> _ACTION ITEM_: Starting at the top of the entries below, set down each line exactly as written, and stop after the line containing "cells are negative".

Collected data

------------------------------------

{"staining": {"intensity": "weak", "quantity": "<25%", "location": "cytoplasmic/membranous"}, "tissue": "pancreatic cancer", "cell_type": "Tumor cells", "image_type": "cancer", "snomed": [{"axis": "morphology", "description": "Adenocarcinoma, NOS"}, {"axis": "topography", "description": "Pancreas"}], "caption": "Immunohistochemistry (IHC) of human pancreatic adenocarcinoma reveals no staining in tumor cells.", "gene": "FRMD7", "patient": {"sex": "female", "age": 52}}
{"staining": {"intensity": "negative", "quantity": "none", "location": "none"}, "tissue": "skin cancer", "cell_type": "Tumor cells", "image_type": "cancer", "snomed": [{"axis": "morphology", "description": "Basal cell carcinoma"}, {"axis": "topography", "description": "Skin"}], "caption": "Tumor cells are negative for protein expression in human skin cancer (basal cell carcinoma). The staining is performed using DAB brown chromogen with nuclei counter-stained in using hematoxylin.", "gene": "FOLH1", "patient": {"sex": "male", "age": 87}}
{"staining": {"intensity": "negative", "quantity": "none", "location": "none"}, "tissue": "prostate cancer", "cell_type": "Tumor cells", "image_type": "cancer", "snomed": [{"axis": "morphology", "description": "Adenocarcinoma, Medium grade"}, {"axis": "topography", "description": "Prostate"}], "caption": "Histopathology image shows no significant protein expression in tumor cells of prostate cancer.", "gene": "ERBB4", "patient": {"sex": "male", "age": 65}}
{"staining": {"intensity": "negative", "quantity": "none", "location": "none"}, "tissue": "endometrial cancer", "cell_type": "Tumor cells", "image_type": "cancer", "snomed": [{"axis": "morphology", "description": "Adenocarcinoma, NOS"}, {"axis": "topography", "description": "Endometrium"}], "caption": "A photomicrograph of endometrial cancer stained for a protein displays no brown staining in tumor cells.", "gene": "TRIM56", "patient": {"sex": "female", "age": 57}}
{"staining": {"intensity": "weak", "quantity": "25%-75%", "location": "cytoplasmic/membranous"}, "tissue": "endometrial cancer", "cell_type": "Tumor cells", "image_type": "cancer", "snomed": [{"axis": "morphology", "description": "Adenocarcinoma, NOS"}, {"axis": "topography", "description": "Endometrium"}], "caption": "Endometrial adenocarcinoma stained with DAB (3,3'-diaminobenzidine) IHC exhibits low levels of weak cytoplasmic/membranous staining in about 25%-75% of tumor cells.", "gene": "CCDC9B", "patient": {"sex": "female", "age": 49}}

------------------------------------

> _OUTPUT FOR THIS TASK_:
{"staining": {"intensity": "weak", "quantity": "<25%", "location": "cytoplasmic/membranous"}, "tissue": "pancreatic cancer", "cell_type": "Tumor cells", "image_type": "cancer", "snomed": [{"axis": "morphology", "description": "Adenocarcinoma, NOS"}, {"axis": "topography", "description": "Pancreas"}], "caption": "Immunohistochemistry (IHC) of human pancreatic adenocarcinoma reveals no staining in tumor cells.", "gene": "FRMD7", "patient": {"sex": "female", "age": 52}}
{"staining": {"intensity": "negative", "quantity": "none", "location": "none"}, "tissue": "skin cancer", "cell_type": "Tumor cells", "image_type": "cancer", "snomed": [{"axis": "morphology", "description": "Basal cell carcinoma"}, {"axis": "topography", "description": "Skin"}], "caption": "Tumor cells are negative for protein expression in human skin cancer (basal cell carcinoma). The staining is performed using DAB brown chromogen with nuclei counter-stained in using hematoxylin.", "gene": "FOLH1", "patient": {"sex": "male", "age": 87}}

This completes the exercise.